▶ **Entries provided**:
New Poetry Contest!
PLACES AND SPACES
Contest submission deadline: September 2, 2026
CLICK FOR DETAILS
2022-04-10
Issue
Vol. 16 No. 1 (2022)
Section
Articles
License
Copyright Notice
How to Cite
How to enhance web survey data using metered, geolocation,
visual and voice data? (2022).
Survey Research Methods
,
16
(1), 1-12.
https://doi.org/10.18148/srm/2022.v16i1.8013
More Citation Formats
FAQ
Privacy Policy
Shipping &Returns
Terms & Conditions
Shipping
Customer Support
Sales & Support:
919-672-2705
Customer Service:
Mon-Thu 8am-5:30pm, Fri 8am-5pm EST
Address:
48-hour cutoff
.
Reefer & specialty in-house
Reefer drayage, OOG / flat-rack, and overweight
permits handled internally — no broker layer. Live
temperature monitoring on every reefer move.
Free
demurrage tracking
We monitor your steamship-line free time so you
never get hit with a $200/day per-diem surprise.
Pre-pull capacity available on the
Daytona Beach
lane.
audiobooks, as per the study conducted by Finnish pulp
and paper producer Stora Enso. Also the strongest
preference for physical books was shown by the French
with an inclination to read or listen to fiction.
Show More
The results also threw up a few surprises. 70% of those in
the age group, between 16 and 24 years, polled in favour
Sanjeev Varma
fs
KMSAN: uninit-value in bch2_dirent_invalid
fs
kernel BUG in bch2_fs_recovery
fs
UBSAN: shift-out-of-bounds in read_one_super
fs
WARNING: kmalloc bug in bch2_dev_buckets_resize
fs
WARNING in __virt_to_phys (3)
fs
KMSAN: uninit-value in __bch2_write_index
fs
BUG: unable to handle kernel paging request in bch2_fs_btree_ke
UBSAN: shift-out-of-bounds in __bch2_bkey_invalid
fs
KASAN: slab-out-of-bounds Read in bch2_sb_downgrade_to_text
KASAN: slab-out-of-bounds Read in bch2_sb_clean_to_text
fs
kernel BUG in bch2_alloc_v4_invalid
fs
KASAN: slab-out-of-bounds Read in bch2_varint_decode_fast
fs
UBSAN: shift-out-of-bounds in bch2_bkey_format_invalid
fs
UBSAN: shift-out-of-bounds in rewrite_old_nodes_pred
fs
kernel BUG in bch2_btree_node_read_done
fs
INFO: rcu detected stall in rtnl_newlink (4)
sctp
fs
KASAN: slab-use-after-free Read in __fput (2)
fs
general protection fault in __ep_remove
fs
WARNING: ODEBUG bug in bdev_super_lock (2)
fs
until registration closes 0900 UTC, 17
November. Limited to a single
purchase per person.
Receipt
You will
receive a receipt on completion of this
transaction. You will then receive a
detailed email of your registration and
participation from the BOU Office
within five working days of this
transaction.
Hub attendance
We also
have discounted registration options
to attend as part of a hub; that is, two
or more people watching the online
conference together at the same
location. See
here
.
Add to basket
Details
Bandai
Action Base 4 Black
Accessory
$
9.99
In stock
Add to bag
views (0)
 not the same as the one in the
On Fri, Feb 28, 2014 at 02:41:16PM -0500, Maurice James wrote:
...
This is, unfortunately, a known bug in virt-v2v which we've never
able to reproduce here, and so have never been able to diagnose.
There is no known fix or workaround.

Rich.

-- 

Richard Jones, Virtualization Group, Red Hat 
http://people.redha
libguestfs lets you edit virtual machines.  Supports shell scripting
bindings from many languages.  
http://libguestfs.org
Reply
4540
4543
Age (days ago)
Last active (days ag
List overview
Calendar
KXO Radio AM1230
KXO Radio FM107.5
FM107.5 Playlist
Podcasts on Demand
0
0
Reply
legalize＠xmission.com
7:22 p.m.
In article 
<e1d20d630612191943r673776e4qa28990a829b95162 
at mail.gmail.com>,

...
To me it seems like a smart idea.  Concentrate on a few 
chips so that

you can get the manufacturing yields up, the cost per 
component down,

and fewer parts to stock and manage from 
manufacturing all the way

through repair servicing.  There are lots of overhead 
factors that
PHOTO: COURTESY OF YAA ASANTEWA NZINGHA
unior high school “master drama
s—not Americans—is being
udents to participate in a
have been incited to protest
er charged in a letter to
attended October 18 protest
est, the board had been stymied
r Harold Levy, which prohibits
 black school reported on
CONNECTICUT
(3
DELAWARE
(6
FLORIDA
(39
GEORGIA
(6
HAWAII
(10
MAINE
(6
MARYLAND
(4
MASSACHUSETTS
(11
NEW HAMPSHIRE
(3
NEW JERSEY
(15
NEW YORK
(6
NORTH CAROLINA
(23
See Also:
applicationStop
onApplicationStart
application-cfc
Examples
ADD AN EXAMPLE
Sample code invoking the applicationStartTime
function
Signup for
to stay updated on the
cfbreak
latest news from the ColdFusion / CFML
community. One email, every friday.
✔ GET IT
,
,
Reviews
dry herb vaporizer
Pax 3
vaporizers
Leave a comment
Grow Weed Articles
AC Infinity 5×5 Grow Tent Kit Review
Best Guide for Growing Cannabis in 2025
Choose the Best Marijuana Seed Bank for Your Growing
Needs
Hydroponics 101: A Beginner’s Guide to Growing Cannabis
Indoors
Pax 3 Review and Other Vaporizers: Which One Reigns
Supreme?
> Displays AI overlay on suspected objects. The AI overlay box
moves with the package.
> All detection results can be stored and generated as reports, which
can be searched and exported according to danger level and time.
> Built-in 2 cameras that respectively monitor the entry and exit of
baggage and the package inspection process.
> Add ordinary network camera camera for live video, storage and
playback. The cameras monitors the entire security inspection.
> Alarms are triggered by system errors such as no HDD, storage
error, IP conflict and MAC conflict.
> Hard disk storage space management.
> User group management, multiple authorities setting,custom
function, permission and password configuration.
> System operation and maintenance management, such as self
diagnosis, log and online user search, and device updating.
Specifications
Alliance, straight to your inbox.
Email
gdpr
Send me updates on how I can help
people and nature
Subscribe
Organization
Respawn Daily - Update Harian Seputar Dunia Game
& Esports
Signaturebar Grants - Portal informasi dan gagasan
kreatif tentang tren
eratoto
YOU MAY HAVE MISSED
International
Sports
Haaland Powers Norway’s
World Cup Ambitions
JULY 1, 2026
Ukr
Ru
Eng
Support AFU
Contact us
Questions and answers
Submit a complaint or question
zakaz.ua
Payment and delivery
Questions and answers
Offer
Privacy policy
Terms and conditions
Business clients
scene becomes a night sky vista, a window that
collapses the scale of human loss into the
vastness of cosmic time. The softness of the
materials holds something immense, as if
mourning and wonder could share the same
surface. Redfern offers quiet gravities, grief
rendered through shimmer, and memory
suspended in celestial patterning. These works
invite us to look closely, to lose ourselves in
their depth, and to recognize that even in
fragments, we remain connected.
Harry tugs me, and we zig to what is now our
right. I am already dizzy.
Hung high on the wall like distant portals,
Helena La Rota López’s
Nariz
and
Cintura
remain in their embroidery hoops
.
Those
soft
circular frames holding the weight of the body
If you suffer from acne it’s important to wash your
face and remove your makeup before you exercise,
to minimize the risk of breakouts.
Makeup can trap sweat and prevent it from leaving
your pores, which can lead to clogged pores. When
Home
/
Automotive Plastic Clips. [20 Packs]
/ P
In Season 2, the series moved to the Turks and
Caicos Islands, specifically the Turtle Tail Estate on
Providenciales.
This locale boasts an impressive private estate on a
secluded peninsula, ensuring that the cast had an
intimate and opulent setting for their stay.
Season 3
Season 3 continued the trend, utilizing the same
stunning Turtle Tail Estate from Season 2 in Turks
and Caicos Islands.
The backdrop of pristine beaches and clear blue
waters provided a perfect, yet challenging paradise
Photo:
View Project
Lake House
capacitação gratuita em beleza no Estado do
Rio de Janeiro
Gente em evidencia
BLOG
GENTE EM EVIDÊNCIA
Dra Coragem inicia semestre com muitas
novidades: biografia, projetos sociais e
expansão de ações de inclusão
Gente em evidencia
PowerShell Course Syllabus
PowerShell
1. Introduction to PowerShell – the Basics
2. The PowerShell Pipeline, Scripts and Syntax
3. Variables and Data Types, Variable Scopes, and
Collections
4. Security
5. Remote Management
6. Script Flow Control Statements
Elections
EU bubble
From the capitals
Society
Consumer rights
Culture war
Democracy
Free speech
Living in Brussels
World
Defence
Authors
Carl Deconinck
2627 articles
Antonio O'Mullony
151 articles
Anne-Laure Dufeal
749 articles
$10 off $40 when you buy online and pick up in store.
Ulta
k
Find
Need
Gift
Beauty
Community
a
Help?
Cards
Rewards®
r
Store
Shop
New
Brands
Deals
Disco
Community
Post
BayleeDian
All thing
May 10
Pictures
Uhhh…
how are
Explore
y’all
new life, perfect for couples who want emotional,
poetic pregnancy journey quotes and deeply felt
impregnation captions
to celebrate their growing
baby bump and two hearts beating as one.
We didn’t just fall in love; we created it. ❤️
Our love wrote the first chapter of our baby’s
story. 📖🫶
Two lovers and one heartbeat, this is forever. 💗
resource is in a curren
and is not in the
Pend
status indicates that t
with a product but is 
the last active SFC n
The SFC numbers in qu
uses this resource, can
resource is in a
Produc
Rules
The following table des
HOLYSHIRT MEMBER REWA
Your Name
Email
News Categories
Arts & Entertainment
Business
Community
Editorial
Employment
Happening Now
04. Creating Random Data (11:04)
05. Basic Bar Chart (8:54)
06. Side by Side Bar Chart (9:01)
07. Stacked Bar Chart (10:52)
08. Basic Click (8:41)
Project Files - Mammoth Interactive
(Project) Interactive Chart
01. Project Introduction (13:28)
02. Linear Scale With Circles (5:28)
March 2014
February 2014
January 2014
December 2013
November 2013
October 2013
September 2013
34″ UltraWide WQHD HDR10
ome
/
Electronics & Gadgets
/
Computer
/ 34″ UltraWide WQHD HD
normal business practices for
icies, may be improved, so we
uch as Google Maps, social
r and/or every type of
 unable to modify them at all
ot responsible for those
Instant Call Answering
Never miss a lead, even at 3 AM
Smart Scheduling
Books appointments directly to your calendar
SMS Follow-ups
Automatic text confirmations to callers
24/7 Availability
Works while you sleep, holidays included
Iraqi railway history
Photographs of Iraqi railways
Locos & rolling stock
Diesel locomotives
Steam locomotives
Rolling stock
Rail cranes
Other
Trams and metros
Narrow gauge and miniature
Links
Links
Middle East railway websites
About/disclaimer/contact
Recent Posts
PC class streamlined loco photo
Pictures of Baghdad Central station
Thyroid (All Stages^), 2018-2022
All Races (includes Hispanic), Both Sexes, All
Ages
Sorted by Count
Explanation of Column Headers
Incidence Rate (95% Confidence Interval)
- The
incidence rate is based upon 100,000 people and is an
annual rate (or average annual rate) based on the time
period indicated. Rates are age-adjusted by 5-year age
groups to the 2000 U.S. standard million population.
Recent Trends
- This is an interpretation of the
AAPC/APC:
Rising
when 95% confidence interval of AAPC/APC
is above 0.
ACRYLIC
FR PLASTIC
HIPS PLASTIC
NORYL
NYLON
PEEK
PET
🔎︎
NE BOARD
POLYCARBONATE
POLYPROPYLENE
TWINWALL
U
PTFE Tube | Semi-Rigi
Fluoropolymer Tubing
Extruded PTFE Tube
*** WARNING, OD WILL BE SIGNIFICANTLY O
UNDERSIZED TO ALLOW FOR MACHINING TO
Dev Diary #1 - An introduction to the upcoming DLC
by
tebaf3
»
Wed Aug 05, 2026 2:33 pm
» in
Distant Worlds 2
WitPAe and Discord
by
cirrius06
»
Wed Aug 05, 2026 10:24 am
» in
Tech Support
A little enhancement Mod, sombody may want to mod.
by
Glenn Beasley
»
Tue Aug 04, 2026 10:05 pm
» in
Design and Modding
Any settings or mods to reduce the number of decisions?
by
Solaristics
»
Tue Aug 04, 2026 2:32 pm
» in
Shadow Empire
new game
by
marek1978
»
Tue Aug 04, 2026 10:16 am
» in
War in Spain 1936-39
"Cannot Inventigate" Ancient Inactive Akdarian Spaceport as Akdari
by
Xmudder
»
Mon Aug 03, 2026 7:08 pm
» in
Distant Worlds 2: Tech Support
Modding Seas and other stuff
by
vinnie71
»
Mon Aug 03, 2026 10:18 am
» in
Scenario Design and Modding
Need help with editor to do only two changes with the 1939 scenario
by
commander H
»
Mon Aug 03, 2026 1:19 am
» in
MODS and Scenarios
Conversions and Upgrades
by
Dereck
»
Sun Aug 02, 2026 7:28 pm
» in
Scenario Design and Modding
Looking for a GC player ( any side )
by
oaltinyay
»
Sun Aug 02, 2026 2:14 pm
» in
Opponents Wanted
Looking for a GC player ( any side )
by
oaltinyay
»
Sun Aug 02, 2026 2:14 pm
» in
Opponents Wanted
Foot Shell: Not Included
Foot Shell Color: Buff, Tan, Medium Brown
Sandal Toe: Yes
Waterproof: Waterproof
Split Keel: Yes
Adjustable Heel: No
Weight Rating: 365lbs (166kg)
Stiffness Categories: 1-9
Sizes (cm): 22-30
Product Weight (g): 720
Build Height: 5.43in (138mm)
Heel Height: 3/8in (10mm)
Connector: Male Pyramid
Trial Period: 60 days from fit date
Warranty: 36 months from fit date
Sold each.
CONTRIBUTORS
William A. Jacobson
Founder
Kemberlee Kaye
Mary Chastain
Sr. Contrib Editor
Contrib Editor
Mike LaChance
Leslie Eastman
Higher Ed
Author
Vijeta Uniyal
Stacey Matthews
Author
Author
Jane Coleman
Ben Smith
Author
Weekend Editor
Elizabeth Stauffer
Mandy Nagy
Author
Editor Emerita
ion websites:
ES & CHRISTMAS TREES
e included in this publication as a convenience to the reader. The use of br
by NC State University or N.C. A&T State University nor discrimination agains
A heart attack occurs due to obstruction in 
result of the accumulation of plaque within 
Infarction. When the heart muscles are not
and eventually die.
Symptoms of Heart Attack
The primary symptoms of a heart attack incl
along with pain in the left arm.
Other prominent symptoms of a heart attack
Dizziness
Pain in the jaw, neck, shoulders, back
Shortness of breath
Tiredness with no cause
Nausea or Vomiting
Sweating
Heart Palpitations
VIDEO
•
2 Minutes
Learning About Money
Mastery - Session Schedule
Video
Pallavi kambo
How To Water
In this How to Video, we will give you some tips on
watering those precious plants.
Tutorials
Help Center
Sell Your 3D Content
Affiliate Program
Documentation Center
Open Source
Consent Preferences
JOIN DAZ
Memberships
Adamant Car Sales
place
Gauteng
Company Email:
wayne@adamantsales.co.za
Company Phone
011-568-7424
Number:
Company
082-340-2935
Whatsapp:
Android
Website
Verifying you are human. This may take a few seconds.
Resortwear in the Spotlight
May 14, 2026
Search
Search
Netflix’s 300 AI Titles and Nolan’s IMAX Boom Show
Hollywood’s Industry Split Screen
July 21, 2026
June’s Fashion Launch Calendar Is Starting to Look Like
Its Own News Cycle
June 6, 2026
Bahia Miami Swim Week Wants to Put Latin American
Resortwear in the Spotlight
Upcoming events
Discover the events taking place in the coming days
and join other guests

▶ **Brief**: Reproduce the data from its first line through the line containing "BUG: unable to", changing "Show More" to "Read More" and leaving everything else the same.

▶ **Solved exercise**:
New Poetry Contest!
PLACES AND SPACES
Contest submission deadline: September 2, 2026
CLICK FOR DETAILS
2022-04-10
Issue
Vol. 16 No. 1 (2022)
Section
Articles
License
Copyright Notice
How to Cite
How to enhance web survey data using metered, geolocation,
visual and voice data? (2022).
Survey Research Methods
,
16
(1), 1-12.
https://doi.org/10.18148/srm/2022.v16i1.8013
More Citation Formats
FAQ
Privacy Policy
Shipping &Returns
Terms & Conditions
Shipping
Customer Support
Sales & Support:
919-672-2705
Customer Service:
Mon-Thu 8am-5:30pm, Fri 8am-5pm EST
Address:
48-hour cutoff
.
Reefer & specialty in-house
Reefer drayage, OOG / flat-rack, and overweight
permits handled internally — no broker layer. Live
temperature monitoring on every reefer move.
Free
demurrage tracking
We monitor your steamship-line free time so you
never get hit with a $200/day per-diem surprise.
Pre-pull capacity available on the
Daytona Beach
lane.
audiobooks, as per the study conducted by Finnish pulp
and paper producer Stora Enso. Also the strongest
preference for physical books was shown by the French
with an inclination to read or listen to fiction.
Read More
The results also threw up a few surprises. 70% of those in
the age group, between 16 and 24 years, polled in favour
Sanjeev Varma
fs
KMSAN: uninit-value in bch2_dirent_invalid
fs
kernel BUG in bch2_fs_recovery
fs
UBSAN: shift-out-of-bounds in read_one_super
fs
WARNING: kmalloc bug in bch2_dev_buckets_resize
fs
WARNING in __virt_to_phys (3)
fs
KMSAN: uninit-value in __bch2_write_index
fs
BUG: unable to handle kernel paging request in bch2_fs_btree_ke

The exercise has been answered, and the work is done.